Moonstone: LOA submission to Treasury
The LOA have made a submission to National Treasury to request a partial relaxation of the provisions of Section 54 of the Long Term Insurance Act.
“Section 54, in conjunction with the Regulations, provides for the following:
a) An insurance policy may not provide any benefits that mature before the policy has been in force for a period of 5 years.
b) If the policy is surrendered before the expiry of 5 years, the maximum benefit that can be paid on surrender to the policyholder will be the amount invested plus growth of 5% per annum. The balance of the investment returns must be paid after the expiry of the 5 year period. Where the excess amount is less than R2 500 the entire surrender value may be paid.
c) If the premiums paid in any year exceed 20% of the premiums paid in the any of the previous two years, the restriction period of 5 years commences again from the date of increase in the premiums.
d) Only one loan and one surrender of a policy may be allowed in the first 5 years of the policy term.
It is proposed that the following areas of Section 54 be relaxed:
· Remove the maximum benefit limit of the amount invested plus growth of 5% per annum;
· Allow more than one surrender and / or loan in the first five years of a policy;
· Allow full termination at early ill health retirement;
· Allow full termination at retrenchment.”

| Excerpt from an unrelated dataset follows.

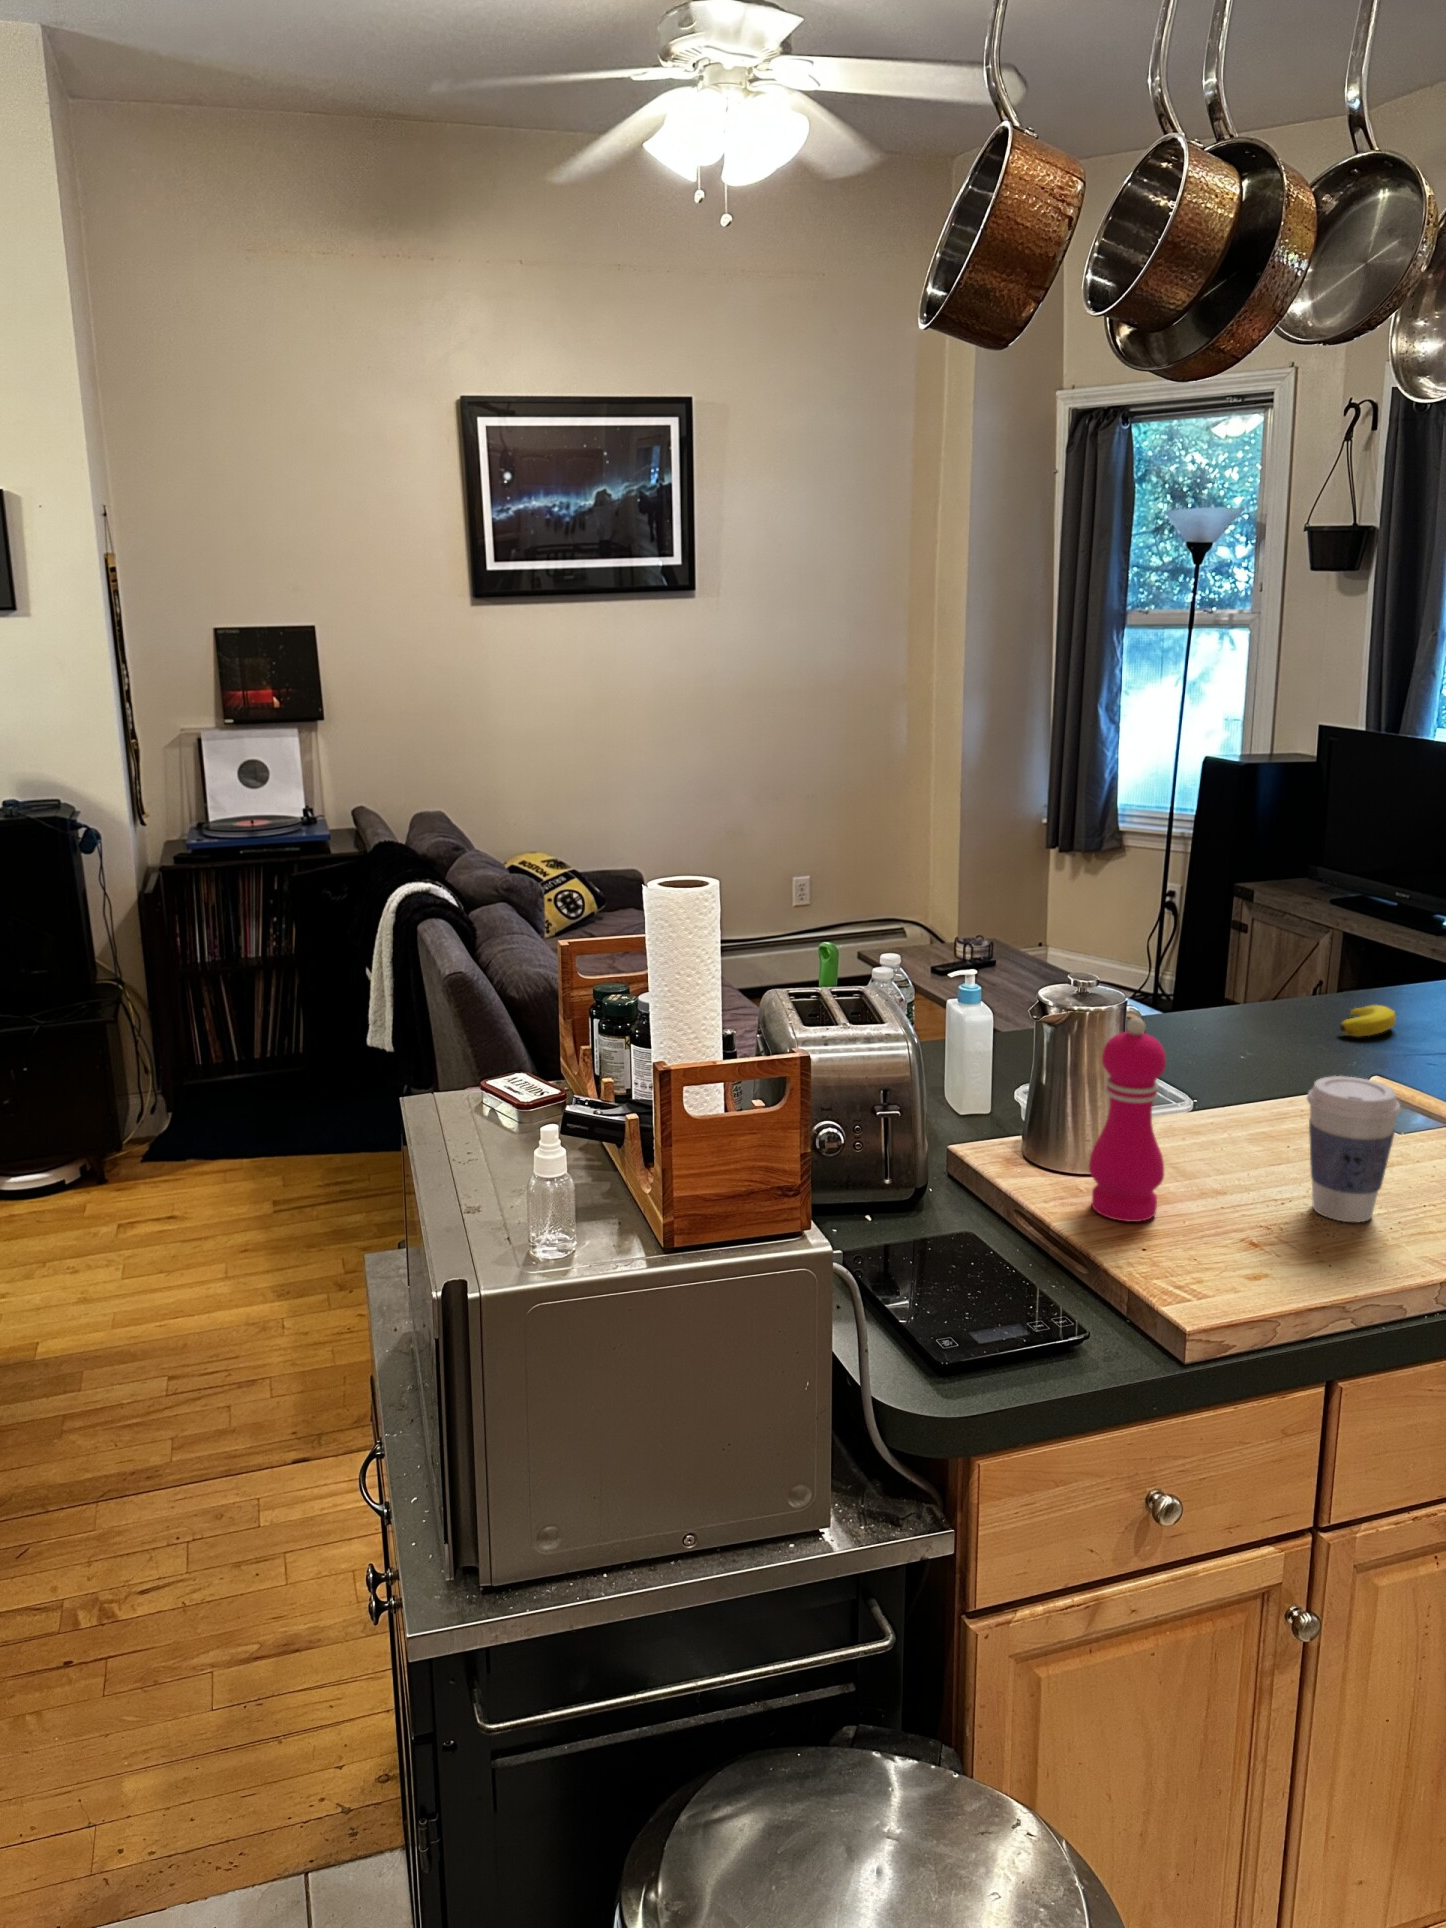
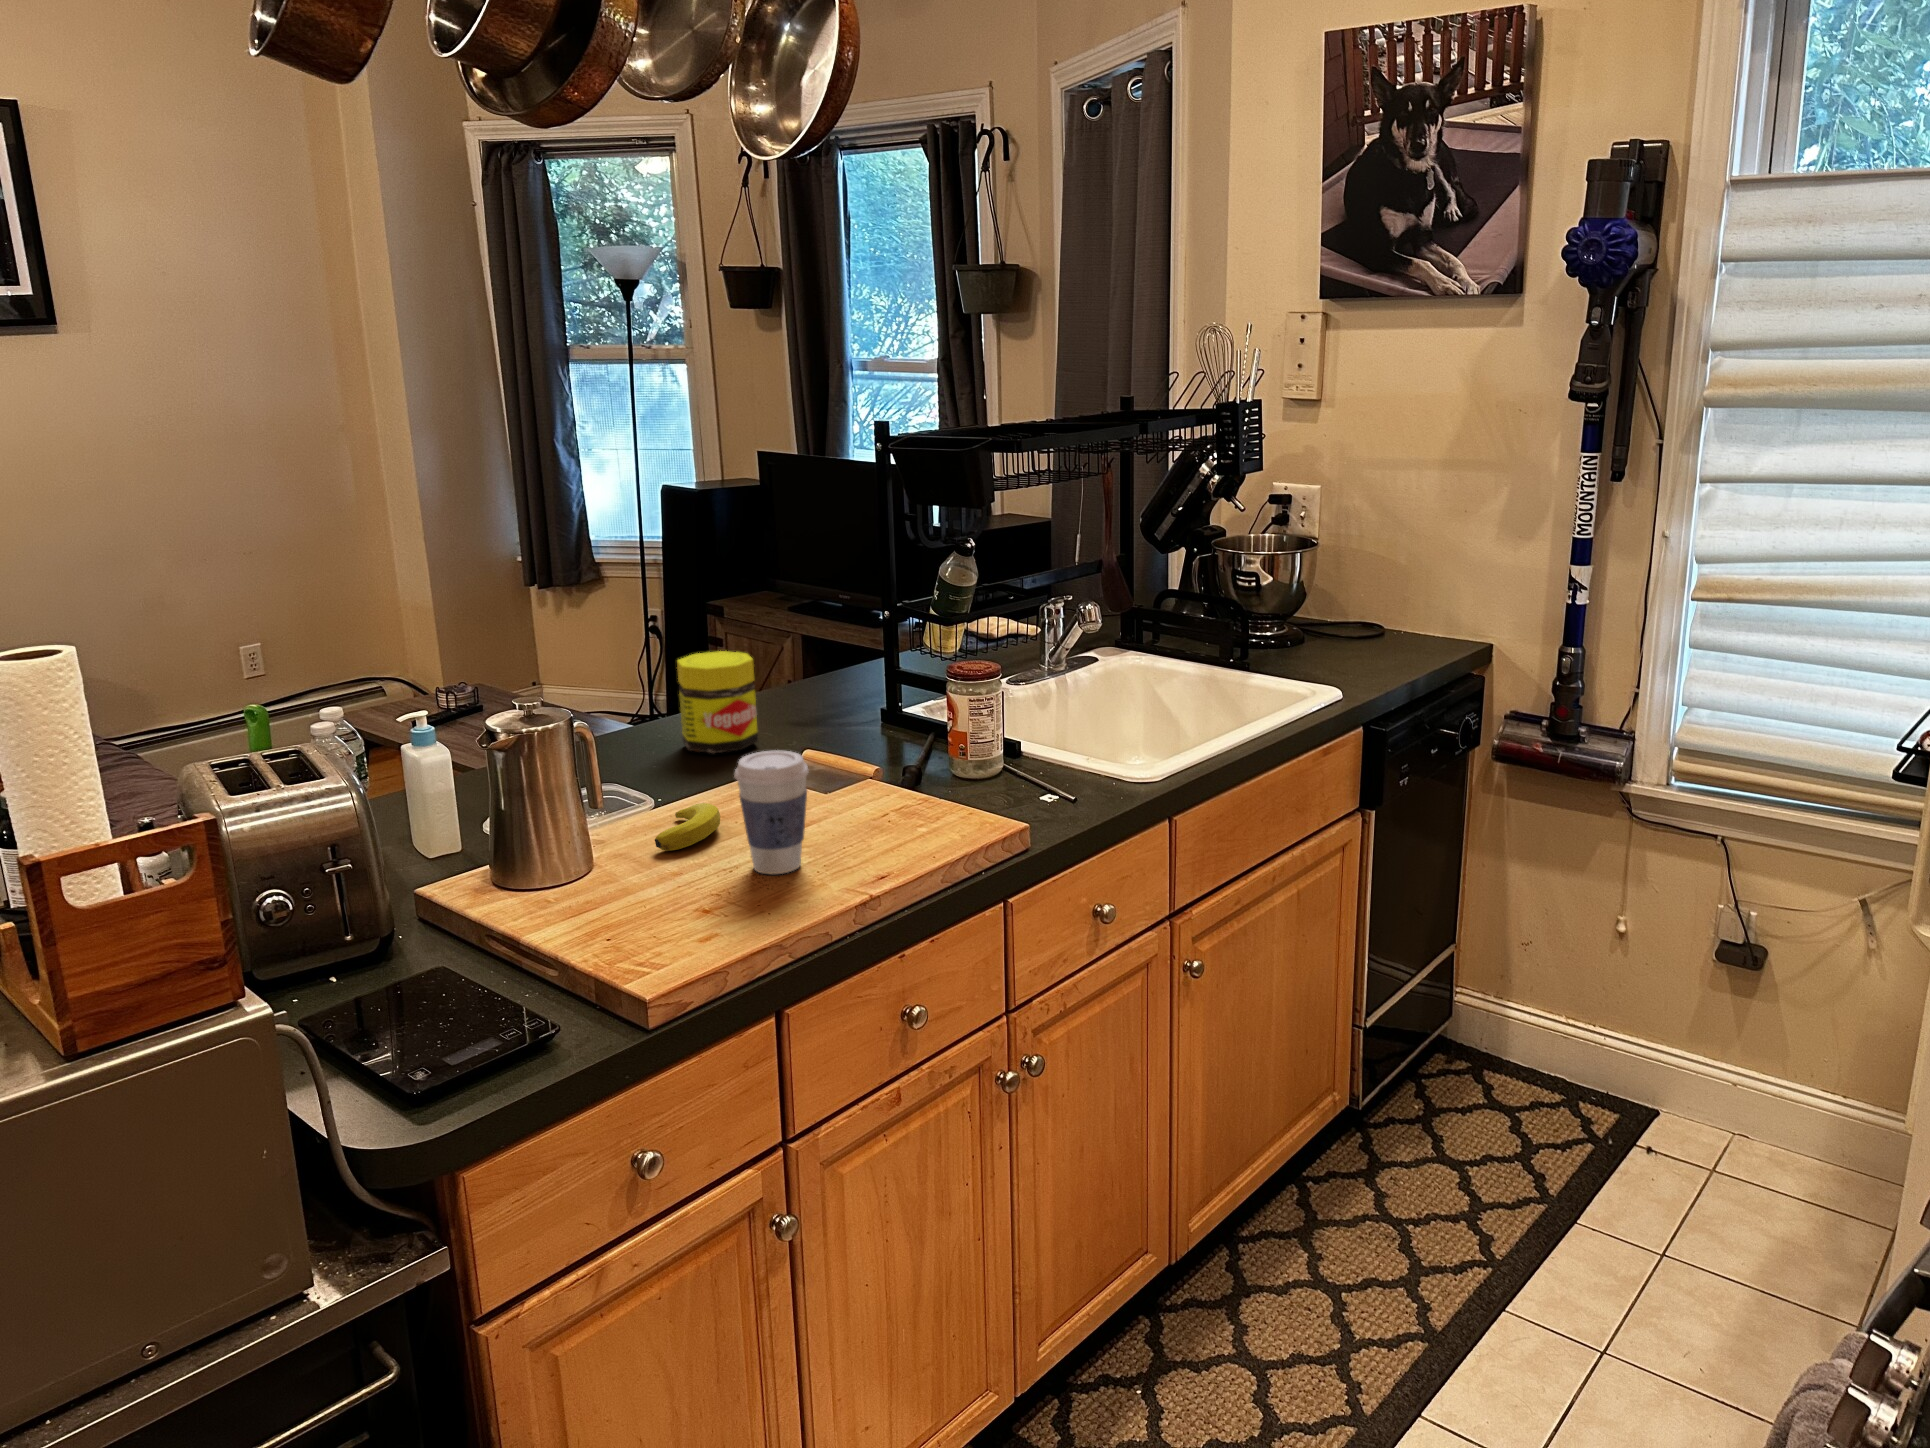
jar: none [1227,949,1325,1064] -> present [677,651,758,753]
banana: present [1340,1005,1396,1037] -> present [655,803,720,851]
pepper mill: present [1089,1018,1166,1222] -> none [546,730,620,919]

Allow me one quote from the submission by the LOA to demonstrate how the over-zealous legislators are contradicting themselves:
“On surrendering a policy during the first five years after commencement, a life office may only pay the policyholder a maximum withdrawal benefit equal to the amount invested plus growth of 5% per annum (the “restricted amount”).
This restriction seems to be at odds with requirements under the minimum early termination values, as contained in Part 5 of the Regulations under the Long Term Insurance Act of 1998, more so in relation to the recent amendments proposed under Part 5. Part 5 specifies a minimum early termination value that could be in excess of the maximum amount payable under Section 54. For example, under the proposals for Part 5, the minimum early termination value after 3 years will be 94% of the fund value. If this amount is in excess of the restricted amount, the balance needs to be retained in the policy and paid at the end of the restriction period.
It becomes difficult to explain to our customers why one part of the legislation provides for minimum early termination values, whilst another prevents us from actually paying the full amount. This seems to be at odds with the direction in which minimum early termination regulation is moving, where the regulatory authorities are encouraging higher early termination benefits.